Work instructions
Write out the stretch of lines below that begins at the line with "DRUMMOND ISLAND" and ends at the line with "actual working conditions and have become a", including both, exactly as given and nothing more.

The data
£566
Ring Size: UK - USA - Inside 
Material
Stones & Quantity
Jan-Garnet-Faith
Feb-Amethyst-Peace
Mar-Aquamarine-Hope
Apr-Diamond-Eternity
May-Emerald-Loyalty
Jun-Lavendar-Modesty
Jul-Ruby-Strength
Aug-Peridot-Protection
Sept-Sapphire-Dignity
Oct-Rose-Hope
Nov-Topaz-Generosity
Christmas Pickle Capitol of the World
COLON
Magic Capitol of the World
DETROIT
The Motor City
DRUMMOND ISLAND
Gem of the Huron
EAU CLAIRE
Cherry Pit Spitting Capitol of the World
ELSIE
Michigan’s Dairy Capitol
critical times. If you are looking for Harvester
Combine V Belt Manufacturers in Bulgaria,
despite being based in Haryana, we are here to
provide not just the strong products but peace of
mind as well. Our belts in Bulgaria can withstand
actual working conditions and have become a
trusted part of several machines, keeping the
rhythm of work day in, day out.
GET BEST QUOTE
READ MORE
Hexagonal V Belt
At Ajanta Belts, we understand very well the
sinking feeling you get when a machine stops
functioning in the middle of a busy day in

--

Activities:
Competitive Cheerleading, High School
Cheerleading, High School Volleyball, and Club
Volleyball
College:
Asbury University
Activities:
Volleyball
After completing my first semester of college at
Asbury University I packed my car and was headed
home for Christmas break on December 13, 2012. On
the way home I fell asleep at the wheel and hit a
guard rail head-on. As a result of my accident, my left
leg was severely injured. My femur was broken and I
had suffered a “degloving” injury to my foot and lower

Solution
DRUMMOND ISLAND
Gem of the Huron
EAU CLAIRE
Cherry Pit Spitting Capitol of the World
ELSIE
Michigan’s Dairy Capitol
critical times. If you are looking for Harvester
Combine V Belt Manufacturers in Bulgaria,
despite being based in Haryana, we are here to
provide not just the strong products but peace of
mind as well. Our belts in Bulgaria can withstand
actual working conditions and have become a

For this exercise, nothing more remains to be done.